Clinical Biochemistry | 2017
Yu Jin Park; John Hoon Rim; Jisook Yim; Sang-Guk Lee; Jeongho Kim
OBJECTIVES The use of iodinated contrast media has grown in popularity in the past two decades, but relatively little attention has been paid to the possible interferential effects of contrast media on laboratory test results. Herein, we investigate medical contrast media interference with routine chemistry results obtained by three automated chemistry analyzers. METHODS Ten levels of pooled serum were used in the study. Two types of medical contrast media [Iopamiro (iopamidol) and Omnipaque (iohexol)] were evaluated. To evaluate the dose-dependent effects of the contrast media, iopamidol and iohexol were spiked separately into aliquots of serum for final concentrations of 1.8%, 3.6%, 5.5%, 7.3%, and 9.1%. The 28 analytes included in the routine chemistry panel were measured by using Hitachi 7600, AU5800, and Cobas c702 analyzers. We calculated the delta percentage difference (DPD) between the samples and the control, and examined dose-dependent trends. RESULTS When the mean DPD values were compared with the reference cut-off criteria, the only uniformly interferential effect observed for all analyzers was in total protein with iopamidol. Two additional analytes that showed trends toward interferential effects only in few analyzers and exceeded the limits of the allowable error were the serum iron and the total CO2. The other combinations of analyzer and contrast showed no consistent dose-dependent propensity for change in any analyte level.

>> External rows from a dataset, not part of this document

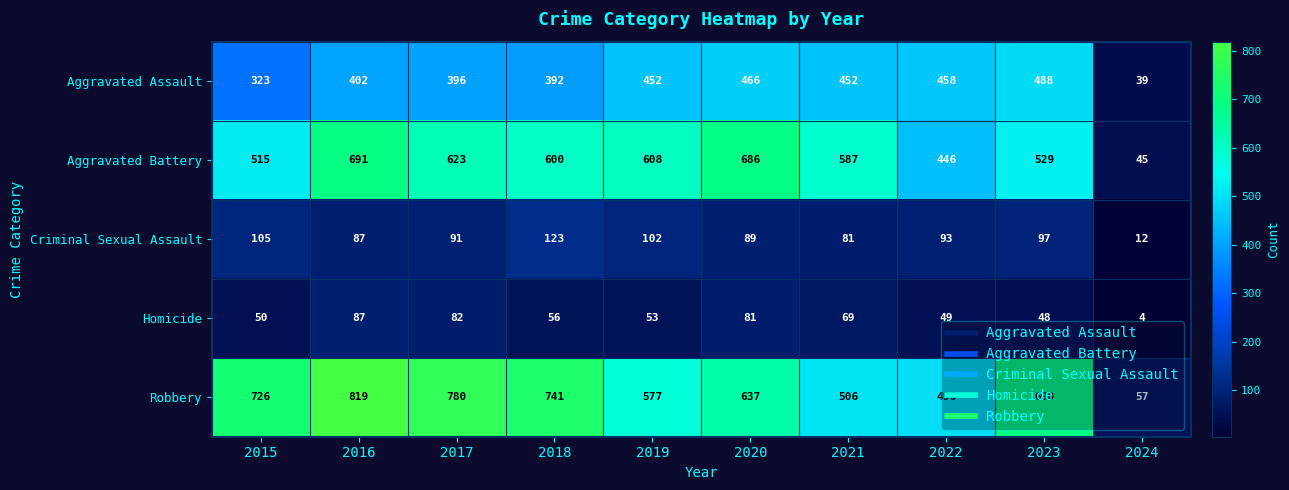

At which category is the sum across all series the highest?

2016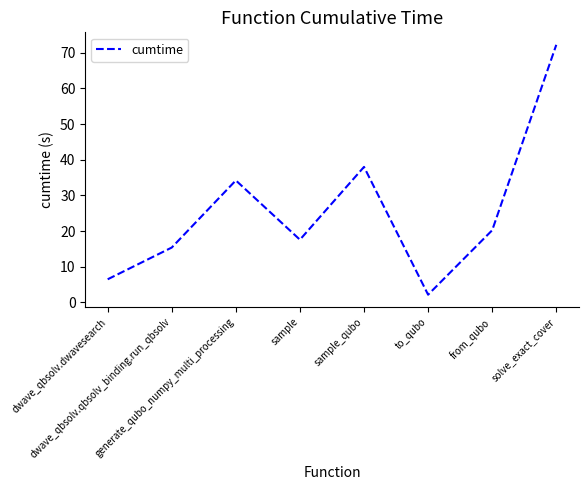

What is the average value?

25.8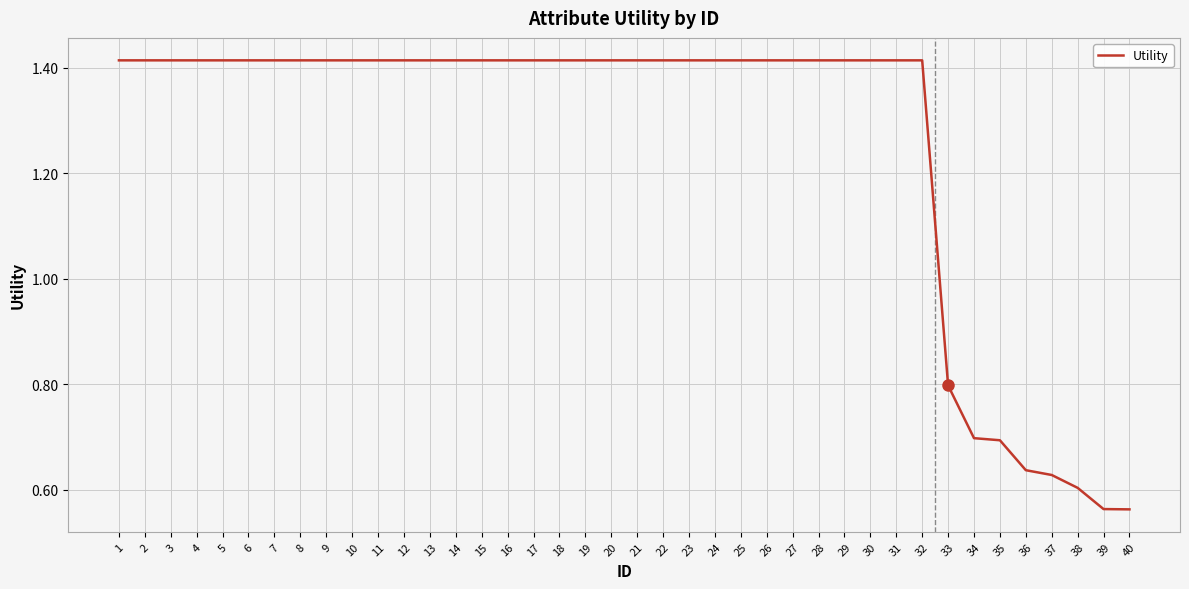

What is the ratio of the value at 1 to the value at 29?

1.0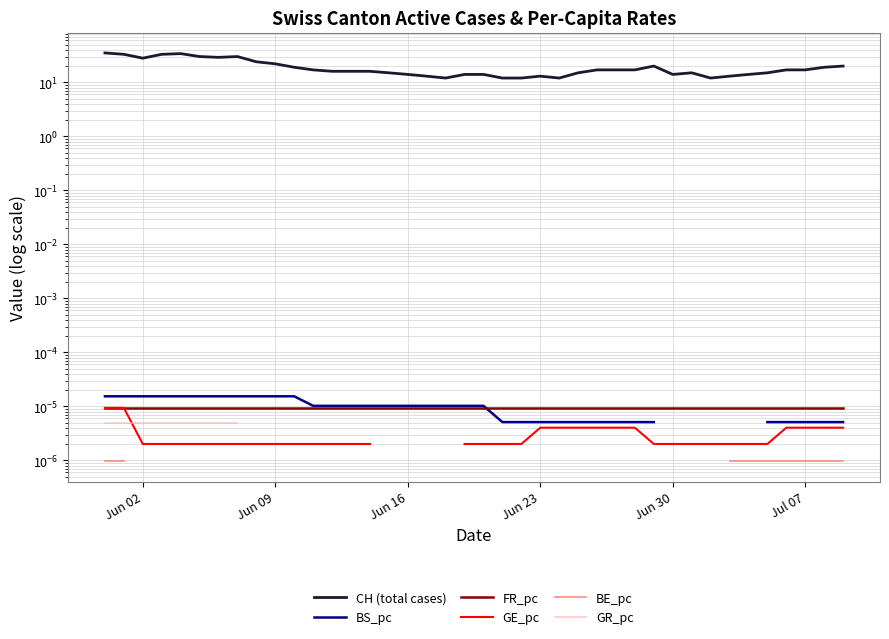

True or false: GR_pc has a value of 0.0 at Jun 09.

False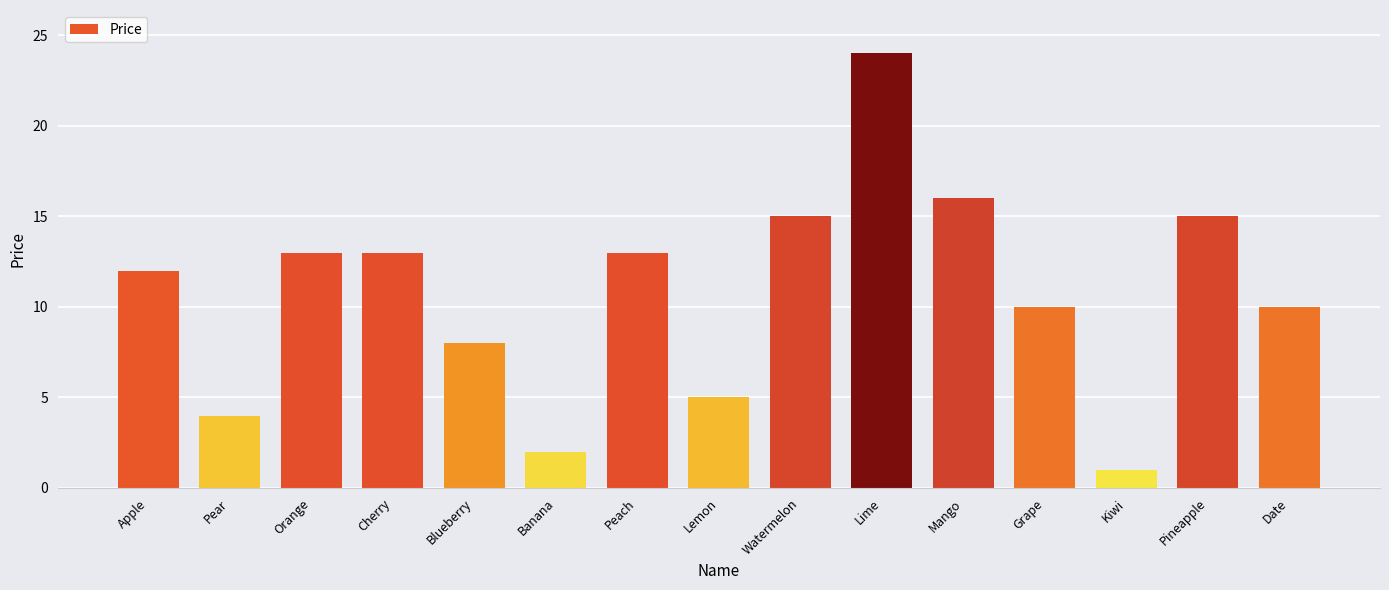

Count the number of categories in the chart.

15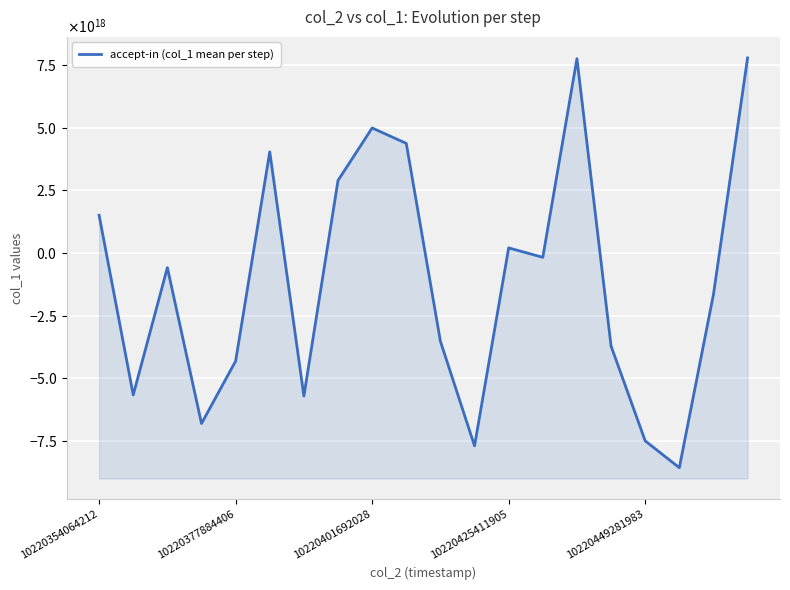

Reading left to right, transcribe all the data shown in this chart.

1500397841550034176	-5663781485393138688	-586953828569342336	-6804619411277763584	-4314613779078917120	4031577822485833216	-5707949373825487872	2888803789379942400	4983327126072129536	4367590664451250688	-3526013616458583040	-7695969958265098240	200301962390259136	-175989815918748352	7747839982278037504	-3714126442319449088	-7496220749770418176	-8567013509752264704	-1656929578620535296	7776791182900741120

CONCLUSIONS Our study suggests that many of the analytes included in routine chemistry results, except total protein and serum iron, are not significantly affected by iopamidol and iohexol. These results suggest that it would be beneficial to apply a flexible medical evaluation process for patients requiring both laboratory tests and imaging studies, minimizing the need for strict regulations for sequential tests.